Google a neutralisé le plus vaste réseau clandestin de serveurs proxy résidentiels au monde. Cette structure détournait la connexion de millions d'utilisateurs à leur insu pour masquer des activités cybercriminelles.

Google vient de frapper un grand coup contre la cybercriminalité en démantelant une infrastructure invisible qui transformait nos smartphones en passerelles pour pirates. Ce réseau, opéré par la firme chinoise Ipidea, utilisait des millions d'appareils Android, mais également des ordinateurs et des objets connectés, comme de simples « portes d'entrée » Internet louées à des tiers. En détournant le trafic via ces appareils domestiques, les acteurs malveillants pouvaient naviguer sur le web en usurpant l'identité numérique de citoyens ordinaires, rendant leurs activités criminelles quasiment intraçables pour les autorités.
Ils partagent leur connexion à des pirates sans même le savoir
L'infiltration de ce réseau reposait sur la stratégie du « cheval de Troie » particulièrement efficace et discrète pour l'utilisateur final. La plupart des victimes ont rejoint, sans le savoir, le réseau d'Ipidea en installant des applications gratuites, des jeux ou des logiciels de bureau contenant un code de proxy dissimulé. Une fois ce kit de développement (SDK) intégré à l'application, l'appareil de l'utilisateur devenait automatiquement un « nœud de sortie». Cela permettait à n'importe quel client d'Ipidea de faire transiter sa propre connexion Internet par le smartphone de la victime, utilisant son adresse IP personnelle.
Le modèle économique de cette entreprise reposait sur la rémunération des développeurs d'applications au nombre de téléchargements, les incitant à intégrer ce code malveillant en échange de revenus. Pour l'utilisateur, l'application semblait fonctionner normalement, mais en arrière-plan, son téléphone servait de bouclier à des activités potentiellement illégales. Google précise que Play Protect tente désormais de bloquer ces installations, mais la prolifération de ces SDK dans l'écosystème des applications gratuites rend la menace persistante pour ceux qui téléchargent hors des sentiers battus.

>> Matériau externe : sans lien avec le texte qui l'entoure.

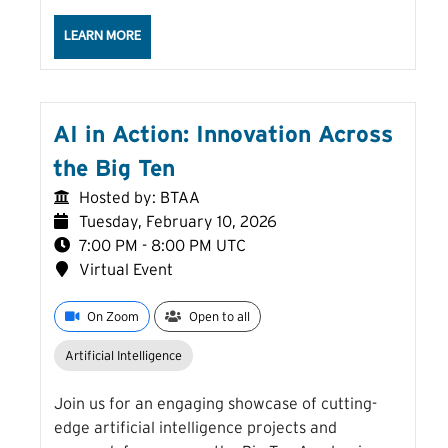
ABOUT THE CURRENT LANDSCAPE OF FEDERAL DAT
LEARN MORE
AI in Action: Innovation Across
the Big Ten
Hosted by: BTAA
Tuesday, February 10, 2026
7:00 PM - 8:00 PM UTC
Virtual Event
On Zoom
Open to all
Artificial Intelligence
Join us for an engaging showcase of cutting-
edge artificial intelligence projects and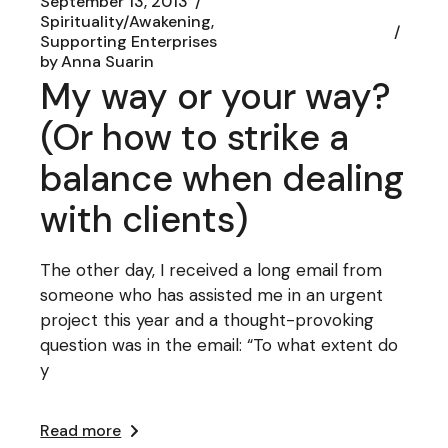
September 13, 2013
Spirituality/Awakening
Supporting Enterprises
by
Anna Suarin
My way or your way?
(Or how to strike a
balance when dealing
with clients)
The other day, I received a long email from
someone who has assisted me in an urgent
project this year and a thought-provoking
question was in the email: “To what extent do
y
Read more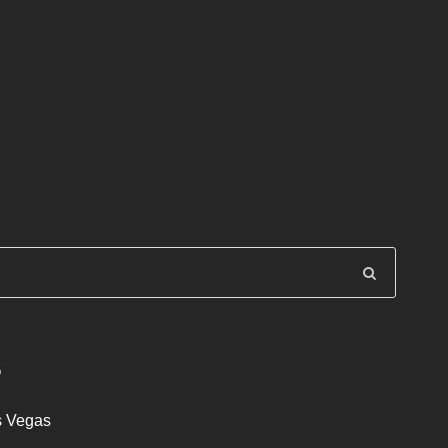
S
s Vegas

Ce réseau n'était pas seulement un outil de camouflage, il est aussi devenu une arme de destruction numérique massive l'année dernière. Des hackers ont exploité une faille dans le système d'Ipidea pour prendre le contrôle de deux millions d'appareils, créant un botnet baptisé « Kimwolf ». Ce dernier a été utilisé pour lancer des attaques par déni de service (DDoS) d'une puissance inédite, capables de mettre hors ligne des sites web entiers. Ce précédent a démontré que le risque dépassait la simple confidentialité pour devenir une véritable menace pour la sécurité informatique mondiale.
Neuf millions d'appareils Android déconnectés grâce à l'intervention de Google
L'intervention de Google, appuyée par la justice américaine, a permis de mettre hors ligne des dizaines de sites web et de systèmes dorsaux appartenant à Ipidea. Selon les estimations, cette opération a déconnecté environ neuf millions d'appareils Android qui étaient secrètement rattachés à ce réseau frauduleux. En plus de cette neutralisation technique, Google a supprimé des centaines d'applications associées de son catalogue. Malgré les affirmations d'Ipidea prétendant exercer une activité commerciale légitime, les preuves de pratiques agressives sur des forums de hackers ont justifié cette intervention radicale.

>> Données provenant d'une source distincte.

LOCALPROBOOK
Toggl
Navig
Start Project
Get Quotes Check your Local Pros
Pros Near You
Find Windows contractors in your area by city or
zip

Bien que le démantèlement soit un vrai succès pour le moteur de recherche, les experts invitent les propriétaires de smartphones à la vigilence. Google conseille d'ailleurs aux utilisateurs de passer en revue les autorisations accordées à leurs applications et de supprimer systématiquement celles qu'ils ne reconnaissent plus ou n'utilisent plus.
Le danger réside souvent dans les logiciels provenant de sources inconnues, qui échappent aux scans de sécurité initiaux. Play Protect continue de surveiller les appareils pour avertir les utilisateurs si un code lié à Ipidea tente de s'exécuter de nouveau. En attendant, évitez de télécharger des applications provenant de sources non vérifiées.